Camera operators, sound technicians, script assistants and sets and props people gathered on the white snow blanket. Contractor and Elliot, both wearing masks, approached the vineyards to block the scene, during which Elliot’s character is tutoring Contractor’s on the tricky, yet rewarding, details of growing grapes for ice wine. It’s clear that, keeping with the title once again, love seems to be brewing between the two.
Executive producer Robert Vaughn was on the set with director McBrearty. The veteran of Hallmark productions, as well as movies for Lifetime, Universal Pictures, and Animal Planet, was impressed with the location Broughton had chosen for the scene.
“It’s beautiful, it’s (a) huge production value,” said Vaughn. “Everybody at Peller Estates has been lovely to deal with. It’s completely perfect. It’s romantic, it’s escapist, it’s all of that. It’s been a great experience.”
On Friday, the production went indoors for a wine tasting scene shot in the cellar room. An outdoor party scene, requiring a number of extras, was also planned for the weekend. Broughton added that a number of local actors had been enlisted to be in that scene, though he was unable to provide any names.
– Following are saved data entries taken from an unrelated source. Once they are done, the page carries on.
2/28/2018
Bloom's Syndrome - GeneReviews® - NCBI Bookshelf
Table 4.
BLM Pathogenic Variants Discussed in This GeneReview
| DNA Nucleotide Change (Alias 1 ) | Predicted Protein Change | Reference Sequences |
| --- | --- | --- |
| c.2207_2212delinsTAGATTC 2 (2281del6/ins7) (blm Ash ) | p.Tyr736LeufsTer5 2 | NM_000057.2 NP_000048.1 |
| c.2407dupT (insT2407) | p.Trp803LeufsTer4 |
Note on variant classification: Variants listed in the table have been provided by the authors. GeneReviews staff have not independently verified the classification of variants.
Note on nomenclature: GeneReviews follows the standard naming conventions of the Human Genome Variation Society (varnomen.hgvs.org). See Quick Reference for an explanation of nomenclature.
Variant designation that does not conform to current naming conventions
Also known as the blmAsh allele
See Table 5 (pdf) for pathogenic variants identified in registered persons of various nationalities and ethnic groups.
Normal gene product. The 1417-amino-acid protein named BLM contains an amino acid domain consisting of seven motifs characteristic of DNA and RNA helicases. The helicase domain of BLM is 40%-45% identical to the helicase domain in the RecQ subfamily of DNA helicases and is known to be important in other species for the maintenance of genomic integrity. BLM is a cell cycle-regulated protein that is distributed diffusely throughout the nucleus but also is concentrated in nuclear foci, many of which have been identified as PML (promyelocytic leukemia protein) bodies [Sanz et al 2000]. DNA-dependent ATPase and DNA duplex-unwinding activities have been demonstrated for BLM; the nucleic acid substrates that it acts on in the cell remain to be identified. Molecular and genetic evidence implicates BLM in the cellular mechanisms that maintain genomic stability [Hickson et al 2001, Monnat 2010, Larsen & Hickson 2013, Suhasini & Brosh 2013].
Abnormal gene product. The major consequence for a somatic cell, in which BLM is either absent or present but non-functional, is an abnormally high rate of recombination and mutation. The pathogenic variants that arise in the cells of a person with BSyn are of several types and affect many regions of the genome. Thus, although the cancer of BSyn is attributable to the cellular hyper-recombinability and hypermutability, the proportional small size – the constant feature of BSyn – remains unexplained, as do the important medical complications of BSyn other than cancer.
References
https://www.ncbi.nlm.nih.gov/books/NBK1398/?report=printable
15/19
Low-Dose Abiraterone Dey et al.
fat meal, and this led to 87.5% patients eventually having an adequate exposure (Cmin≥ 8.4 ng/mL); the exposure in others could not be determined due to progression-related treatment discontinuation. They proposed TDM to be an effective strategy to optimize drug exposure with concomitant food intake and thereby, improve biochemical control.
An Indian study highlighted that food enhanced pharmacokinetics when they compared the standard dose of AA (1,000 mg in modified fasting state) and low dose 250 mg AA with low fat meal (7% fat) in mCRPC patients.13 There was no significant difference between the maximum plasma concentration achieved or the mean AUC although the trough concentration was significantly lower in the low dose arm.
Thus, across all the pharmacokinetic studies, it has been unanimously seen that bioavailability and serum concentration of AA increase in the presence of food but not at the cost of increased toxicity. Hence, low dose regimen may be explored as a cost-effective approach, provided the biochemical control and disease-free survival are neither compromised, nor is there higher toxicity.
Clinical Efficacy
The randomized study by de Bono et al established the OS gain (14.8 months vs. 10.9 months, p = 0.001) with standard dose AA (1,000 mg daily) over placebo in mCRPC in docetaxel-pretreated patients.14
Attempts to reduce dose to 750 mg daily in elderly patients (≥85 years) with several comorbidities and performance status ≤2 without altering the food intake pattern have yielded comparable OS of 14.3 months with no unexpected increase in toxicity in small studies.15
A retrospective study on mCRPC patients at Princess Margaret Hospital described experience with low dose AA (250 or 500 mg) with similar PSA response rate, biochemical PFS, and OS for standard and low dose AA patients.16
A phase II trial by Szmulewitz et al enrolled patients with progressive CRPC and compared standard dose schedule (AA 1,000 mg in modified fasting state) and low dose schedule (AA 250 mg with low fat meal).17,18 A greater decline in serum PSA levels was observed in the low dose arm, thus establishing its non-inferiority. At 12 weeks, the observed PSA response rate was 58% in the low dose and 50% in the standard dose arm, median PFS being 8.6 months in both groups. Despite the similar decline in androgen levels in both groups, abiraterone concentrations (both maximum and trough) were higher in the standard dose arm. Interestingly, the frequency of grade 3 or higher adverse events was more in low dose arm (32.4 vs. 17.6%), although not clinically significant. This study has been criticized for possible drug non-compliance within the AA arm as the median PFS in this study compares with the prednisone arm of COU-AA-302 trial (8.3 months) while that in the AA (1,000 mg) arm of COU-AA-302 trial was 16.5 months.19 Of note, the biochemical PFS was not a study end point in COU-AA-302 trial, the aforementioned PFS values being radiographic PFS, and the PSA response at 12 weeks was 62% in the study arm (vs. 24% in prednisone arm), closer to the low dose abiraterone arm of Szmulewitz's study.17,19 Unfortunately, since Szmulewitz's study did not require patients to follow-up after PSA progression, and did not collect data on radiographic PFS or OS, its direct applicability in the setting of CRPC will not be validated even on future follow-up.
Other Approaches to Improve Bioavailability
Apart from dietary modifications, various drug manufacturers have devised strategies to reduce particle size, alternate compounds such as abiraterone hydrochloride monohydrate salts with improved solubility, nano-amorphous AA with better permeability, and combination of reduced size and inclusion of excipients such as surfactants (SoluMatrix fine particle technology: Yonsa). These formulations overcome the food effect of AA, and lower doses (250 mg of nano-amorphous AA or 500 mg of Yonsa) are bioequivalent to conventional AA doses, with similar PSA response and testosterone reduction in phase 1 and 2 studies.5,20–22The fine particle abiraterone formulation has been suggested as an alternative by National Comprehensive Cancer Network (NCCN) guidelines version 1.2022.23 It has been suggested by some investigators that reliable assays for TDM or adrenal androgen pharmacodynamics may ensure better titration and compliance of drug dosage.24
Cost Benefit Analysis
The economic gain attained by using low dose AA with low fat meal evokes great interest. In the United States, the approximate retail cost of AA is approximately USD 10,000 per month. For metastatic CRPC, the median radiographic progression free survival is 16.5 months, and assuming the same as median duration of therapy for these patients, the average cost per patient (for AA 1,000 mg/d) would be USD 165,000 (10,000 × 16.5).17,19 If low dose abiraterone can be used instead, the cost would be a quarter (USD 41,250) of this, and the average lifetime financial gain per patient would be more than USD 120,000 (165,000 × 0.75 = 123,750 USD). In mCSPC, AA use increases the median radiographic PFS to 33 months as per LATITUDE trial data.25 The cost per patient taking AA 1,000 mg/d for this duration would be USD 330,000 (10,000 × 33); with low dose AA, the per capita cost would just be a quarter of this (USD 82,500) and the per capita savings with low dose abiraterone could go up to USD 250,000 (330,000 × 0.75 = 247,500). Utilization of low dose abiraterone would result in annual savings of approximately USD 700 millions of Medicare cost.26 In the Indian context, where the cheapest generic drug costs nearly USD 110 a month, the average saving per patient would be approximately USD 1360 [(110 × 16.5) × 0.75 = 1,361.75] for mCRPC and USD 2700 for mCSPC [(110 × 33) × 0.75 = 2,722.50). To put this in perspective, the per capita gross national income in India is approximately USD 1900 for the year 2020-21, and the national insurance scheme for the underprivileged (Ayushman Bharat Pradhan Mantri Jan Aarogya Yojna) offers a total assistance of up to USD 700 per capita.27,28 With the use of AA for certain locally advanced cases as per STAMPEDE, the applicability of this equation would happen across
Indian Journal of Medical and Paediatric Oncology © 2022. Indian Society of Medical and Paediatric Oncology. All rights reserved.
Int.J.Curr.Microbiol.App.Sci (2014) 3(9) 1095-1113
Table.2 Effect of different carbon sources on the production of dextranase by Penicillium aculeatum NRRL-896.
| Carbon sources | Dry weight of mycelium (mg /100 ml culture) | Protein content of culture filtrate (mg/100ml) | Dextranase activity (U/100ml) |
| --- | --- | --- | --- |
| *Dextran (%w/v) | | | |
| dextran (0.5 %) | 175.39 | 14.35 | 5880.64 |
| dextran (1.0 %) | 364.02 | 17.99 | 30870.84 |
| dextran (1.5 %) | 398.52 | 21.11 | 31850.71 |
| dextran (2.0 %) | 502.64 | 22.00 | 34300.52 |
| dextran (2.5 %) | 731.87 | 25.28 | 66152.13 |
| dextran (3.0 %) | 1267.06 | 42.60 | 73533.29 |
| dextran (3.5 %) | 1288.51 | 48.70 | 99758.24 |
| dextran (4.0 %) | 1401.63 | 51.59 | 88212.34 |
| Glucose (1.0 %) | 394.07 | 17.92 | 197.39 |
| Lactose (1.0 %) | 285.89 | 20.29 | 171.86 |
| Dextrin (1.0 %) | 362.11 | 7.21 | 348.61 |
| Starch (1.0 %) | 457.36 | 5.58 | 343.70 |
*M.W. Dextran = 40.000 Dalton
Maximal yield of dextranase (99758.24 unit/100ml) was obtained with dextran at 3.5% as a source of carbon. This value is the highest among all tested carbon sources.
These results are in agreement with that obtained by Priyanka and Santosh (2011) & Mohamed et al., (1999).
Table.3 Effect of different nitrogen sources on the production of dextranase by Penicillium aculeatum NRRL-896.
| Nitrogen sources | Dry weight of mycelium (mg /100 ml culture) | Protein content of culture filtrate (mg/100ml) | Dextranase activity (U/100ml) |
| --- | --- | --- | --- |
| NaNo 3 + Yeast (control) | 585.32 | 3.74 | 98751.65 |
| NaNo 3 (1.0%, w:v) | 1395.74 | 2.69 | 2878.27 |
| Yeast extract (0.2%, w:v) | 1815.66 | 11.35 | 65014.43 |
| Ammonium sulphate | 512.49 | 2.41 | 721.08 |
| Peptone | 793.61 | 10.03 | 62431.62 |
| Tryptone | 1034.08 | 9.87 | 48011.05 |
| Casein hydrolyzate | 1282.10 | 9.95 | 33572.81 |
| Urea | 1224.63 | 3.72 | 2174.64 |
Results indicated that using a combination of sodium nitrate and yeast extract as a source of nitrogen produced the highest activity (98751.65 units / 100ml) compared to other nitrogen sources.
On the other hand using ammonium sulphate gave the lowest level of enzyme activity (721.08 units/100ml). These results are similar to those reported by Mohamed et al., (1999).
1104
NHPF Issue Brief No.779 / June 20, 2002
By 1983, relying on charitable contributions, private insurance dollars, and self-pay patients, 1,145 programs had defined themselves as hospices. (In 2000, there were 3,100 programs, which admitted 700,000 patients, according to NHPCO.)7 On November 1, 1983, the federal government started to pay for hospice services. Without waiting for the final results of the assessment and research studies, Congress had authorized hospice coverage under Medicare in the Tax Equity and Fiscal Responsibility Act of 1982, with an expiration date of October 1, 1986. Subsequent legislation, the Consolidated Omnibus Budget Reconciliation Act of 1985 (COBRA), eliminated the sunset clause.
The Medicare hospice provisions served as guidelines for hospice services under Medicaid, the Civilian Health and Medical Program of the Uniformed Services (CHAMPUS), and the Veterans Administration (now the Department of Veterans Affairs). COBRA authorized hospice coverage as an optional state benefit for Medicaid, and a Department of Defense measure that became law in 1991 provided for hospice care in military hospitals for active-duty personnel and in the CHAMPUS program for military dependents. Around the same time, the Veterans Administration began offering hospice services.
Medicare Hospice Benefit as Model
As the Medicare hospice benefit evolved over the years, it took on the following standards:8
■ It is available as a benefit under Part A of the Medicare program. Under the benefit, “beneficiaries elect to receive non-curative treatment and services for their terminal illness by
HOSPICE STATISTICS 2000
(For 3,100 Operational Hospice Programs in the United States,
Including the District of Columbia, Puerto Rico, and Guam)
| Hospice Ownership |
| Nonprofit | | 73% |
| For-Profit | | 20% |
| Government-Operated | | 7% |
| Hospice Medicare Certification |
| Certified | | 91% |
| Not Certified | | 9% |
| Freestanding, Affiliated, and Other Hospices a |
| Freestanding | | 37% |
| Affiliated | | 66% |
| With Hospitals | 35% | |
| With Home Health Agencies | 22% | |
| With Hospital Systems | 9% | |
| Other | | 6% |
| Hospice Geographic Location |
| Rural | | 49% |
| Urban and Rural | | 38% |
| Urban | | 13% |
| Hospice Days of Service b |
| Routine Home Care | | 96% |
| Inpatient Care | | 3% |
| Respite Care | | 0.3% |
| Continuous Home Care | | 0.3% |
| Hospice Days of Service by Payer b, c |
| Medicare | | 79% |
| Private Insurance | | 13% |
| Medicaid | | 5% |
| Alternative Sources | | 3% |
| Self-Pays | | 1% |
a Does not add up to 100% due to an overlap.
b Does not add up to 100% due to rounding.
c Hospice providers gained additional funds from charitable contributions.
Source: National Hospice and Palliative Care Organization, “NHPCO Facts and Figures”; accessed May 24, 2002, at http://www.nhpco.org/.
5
Despite the frustration of having to move the shoot to Cambridge Monday, Broughton, whose position as a location manager involves scouting sites, negotiating with local officials, and scheduling shooting, looks forward to someday returning to town when the situation calls for it.
“Niagara-on-the-Lake is such a beautiful town,” he says. “The network, Hallmark, really loved the town, and we (Chesler Perlmutter Productions) really love the town. I have a good relationship with a lot of different towns. But I’ve had Cambridge pull my permits before when we went into lockdown, and I had to go look for another town. It’s about building these new relationships with a town and knowing what my limitations are and aren’t.”